**What needs to be done**
In the entries below, find the line with "For example, the" and print exactly every line from there up to and including the line with "California Coastal Commission", with no other lines.

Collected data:
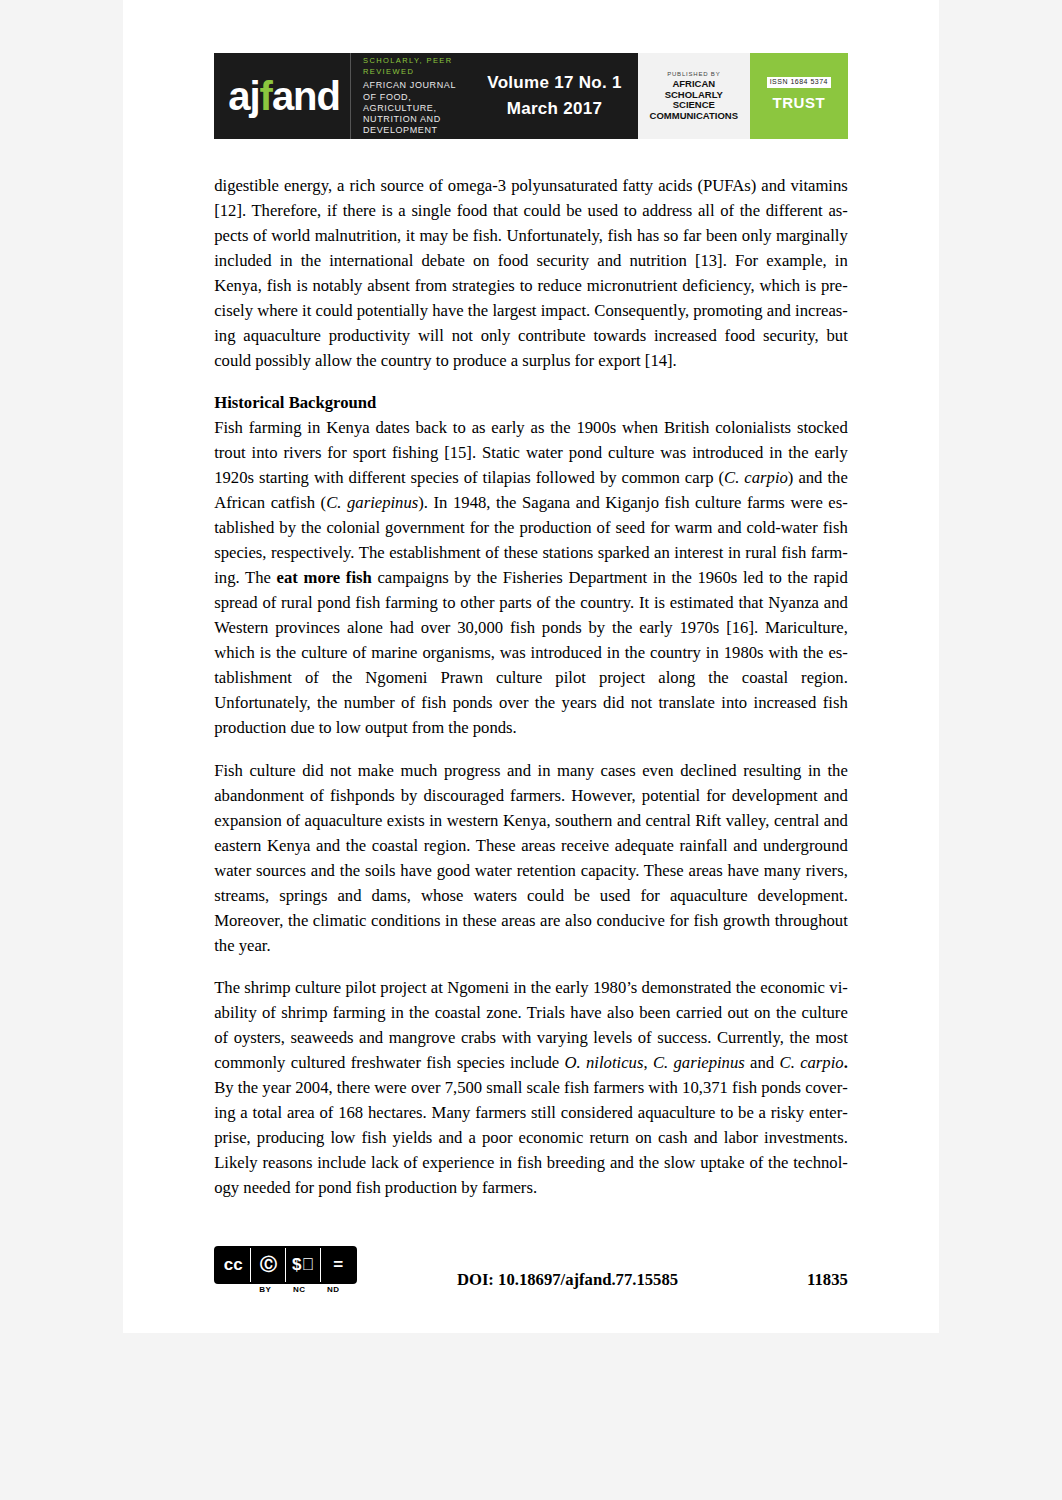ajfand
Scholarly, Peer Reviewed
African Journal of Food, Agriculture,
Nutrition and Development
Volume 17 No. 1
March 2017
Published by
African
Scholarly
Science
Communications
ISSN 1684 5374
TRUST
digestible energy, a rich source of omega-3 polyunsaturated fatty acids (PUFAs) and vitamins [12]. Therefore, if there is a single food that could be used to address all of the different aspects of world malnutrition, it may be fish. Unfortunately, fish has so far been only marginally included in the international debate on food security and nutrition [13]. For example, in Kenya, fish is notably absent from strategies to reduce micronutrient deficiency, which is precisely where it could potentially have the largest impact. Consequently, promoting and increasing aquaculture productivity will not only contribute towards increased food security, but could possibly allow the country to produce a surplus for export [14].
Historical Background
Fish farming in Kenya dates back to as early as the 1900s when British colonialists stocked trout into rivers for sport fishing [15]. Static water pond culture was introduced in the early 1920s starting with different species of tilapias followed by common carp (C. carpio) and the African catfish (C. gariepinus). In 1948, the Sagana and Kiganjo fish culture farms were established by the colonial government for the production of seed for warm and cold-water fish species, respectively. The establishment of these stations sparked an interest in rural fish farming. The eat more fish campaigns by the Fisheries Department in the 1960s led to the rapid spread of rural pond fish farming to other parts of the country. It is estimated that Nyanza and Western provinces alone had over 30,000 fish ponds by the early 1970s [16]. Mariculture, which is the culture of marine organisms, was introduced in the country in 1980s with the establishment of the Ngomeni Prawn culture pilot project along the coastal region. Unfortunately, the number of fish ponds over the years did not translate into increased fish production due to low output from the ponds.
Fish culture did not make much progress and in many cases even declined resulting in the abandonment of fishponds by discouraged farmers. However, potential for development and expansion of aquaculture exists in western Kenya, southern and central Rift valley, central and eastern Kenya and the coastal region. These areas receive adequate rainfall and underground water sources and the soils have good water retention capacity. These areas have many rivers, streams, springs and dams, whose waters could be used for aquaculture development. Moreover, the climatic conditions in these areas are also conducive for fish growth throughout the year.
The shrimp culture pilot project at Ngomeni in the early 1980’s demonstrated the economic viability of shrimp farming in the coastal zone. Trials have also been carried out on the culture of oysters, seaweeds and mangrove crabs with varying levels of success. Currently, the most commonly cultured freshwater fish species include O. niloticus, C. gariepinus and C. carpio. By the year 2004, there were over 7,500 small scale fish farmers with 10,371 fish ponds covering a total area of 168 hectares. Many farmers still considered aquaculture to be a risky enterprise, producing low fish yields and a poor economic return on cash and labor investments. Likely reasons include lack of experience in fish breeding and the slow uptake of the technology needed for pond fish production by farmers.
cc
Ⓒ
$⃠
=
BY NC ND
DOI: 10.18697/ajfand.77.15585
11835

--

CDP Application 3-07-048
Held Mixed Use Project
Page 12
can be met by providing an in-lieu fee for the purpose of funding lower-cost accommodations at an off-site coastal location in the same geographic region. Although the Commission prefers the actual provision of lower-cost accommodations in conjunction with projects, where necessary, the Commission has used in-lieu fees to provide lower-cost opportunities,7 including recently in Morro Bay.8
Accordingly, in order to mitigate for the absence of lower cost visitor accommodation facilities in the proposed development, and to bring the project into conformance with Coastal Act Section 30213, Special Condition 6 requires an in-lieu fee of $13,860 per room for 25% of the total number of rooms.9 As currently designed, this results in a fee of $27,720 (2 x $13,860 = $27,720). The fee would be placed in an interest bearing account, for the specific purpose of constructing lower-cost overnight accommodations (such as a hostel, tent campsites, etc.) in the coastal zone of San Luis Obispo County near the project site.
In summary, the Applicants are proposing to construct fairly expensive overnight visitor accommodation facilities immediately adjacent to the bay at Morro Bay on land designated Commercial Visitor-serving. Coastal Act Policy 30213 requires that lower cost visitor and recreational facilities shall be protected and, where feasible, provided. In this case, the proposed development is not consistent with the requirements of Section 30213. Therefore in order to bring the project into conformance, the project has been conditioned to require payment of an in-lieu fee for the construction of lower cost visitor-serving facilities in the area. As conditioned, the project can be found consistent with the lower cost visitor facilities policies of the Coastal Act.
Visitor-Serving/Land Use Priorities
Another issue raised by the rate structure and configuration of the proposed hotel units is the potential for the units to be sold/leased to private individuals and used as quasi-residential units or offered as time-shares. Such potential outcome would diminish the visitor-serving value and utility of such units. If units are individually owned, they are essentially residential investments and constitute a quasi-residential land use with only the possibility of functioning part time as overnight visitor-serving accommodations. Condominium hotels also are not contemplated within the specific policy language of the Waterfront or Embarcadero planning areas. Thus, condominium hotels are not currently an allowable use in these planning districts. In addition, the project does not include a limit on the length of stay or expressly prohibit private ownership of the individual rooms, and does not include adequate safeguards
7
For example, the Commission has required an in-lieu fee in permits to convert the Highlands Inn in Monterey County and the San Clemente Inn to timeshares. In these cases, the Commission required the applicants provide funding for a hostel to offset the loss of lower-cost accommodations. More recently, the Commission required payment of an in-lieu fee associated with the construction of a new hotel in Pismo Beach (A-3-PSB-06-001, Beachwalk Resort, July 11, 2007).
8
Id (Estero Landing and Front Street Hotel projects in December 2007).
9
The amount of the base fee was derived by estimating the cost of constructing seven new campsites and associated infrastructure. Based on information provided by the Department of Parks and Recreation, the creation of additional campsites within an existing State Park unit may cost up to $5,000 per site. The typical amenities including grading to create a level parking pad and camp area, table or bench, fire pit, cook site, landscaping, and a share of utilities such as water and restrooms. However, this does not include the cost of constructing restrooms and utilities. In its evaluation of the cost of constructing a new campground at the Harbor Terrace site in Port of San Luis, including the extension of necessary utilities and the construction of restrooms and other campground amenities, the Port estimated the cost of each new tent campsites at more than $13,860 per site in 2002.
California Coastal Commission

==

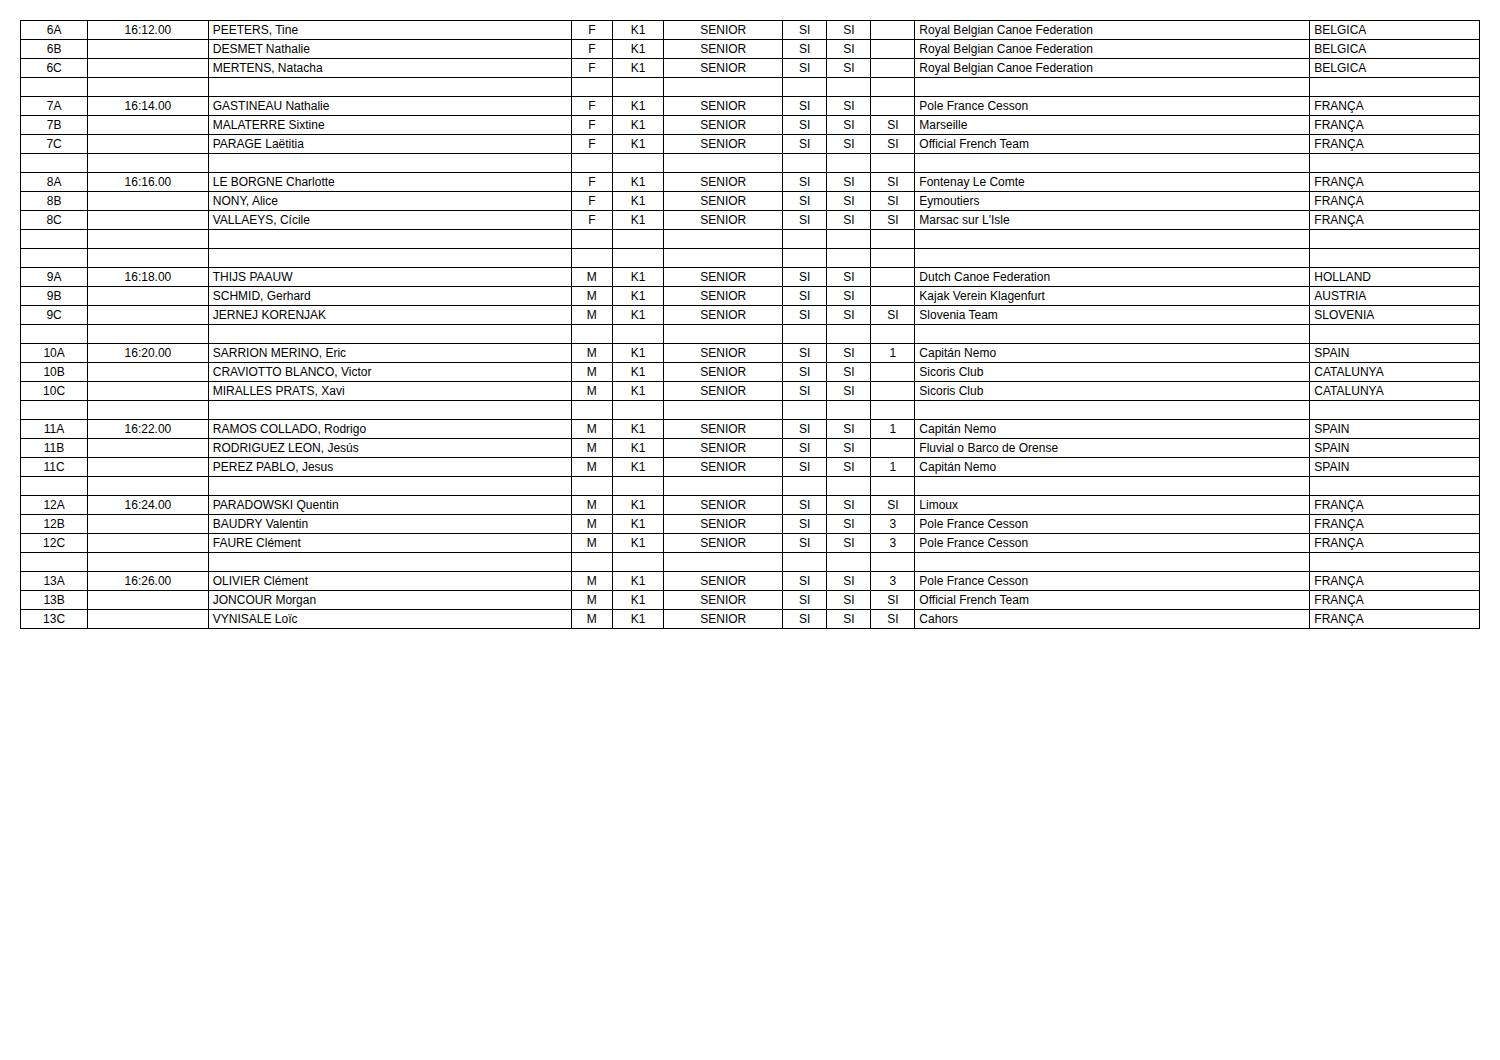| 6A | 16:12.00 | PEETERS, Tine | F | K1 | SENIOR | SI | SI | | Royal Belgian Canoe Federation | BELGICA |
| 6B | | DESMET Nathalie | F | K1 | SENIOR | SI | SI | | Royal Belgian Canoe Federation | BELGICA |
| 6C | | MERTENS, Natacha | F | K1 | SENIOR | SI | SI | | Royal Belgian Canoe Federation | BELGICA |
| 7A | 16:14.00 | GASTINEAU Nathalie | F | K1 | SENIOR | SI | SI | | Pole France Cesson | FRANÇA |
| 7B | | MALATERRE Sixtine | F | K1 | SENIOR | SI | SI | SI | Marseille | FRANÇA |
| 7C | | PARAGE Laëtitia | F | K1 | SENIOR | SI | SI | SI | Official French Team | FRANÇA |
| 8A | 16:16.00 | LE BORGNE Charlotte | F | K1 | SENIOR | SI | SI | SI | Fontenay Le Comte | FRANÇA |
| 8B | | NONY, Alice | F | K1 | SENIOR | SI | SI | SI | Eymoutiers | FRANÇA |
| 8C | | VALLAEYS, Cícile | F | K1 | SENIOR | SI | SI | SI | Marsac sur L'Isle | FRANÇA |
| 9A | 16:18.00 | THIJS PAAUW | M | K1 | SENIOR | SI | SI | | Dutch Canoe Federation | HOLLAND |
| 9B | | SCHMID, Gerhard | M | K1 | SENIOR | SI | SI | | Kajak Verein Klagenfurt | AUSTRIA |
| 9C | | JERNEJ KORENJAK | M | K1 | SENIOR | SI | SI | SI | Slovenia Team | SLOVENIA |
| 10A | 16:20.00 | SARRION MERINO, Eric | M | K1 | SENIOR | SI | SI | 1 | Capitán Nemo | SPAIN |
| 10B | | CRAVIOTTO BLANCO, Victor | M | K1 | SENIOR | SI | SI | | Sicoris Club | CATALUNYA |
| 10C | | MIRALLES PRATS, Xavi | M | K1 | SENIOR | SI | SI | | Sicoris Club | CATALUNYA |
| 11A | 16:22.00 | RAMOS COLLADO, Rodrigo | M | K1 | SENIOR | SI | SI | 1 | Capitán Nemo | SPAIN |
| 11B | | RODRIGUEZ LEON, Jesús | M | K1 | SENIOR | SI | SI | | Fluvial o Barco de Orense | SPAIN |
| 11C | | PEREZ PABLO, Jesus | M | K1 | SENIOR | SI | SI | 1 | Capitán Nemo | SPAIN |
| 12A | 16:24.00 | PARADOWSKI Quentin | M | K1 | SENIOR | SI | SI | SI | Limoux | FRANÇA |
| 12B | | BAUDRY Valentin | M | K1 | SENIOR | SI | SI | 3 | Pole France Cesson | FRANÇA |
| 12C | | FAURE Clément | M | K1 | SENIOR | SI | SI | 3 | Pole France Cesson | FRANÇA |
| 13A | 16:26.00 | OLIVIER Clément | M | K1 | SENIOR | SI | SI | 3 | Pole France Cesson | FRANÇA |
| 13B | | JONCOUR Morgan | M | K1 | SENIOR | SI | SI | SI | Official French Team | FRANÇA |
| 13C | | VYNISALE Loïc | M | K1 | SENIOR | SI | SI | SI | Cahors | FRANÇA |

**Written answer**
For example, the Commission has required an in-lieu fee in permits to convert the Highlands Inn in Monterey County and the San Clemente Inn to timeshares. In these cases, the Commission required the applicants provide funding for a hostel to offset the loss of lower-cost accommodations. More recently, the Commission required payment of an in-lieu fee associated with the construction of a new hotel in Pismo Beach (A-3-PSB-06-001, Beachwalk Resort, July 11, 2007).
8
Id (Estero Landing and Front Street Hotel projects in December 2007).
9
The amount of the base fee was derived by estimating the cost of constructing seven new campsites and associated infrastructure. Based on information provided by the Department of Parks and Recreation, the creation of additional campsites within an existing State Park unit may cost up to $5,000 per site. The typical amenities including grading to create a level parking pad and camp area, table or bench, fire pit, cook site, landscaping, and a share of utilities such as water and restrooms. However, this does not include the cost of constructing restrooms and utilities. In its evaluation of the cost of constructing a new campground at the Harbor Terrace site in Port of San Luis, including the extension of necessary utilities and the construction of restrooms and other campground amenities, the Port estimated the cost of each new tent campsites at more than $13,860 per site in 2002.
California Coastal Commission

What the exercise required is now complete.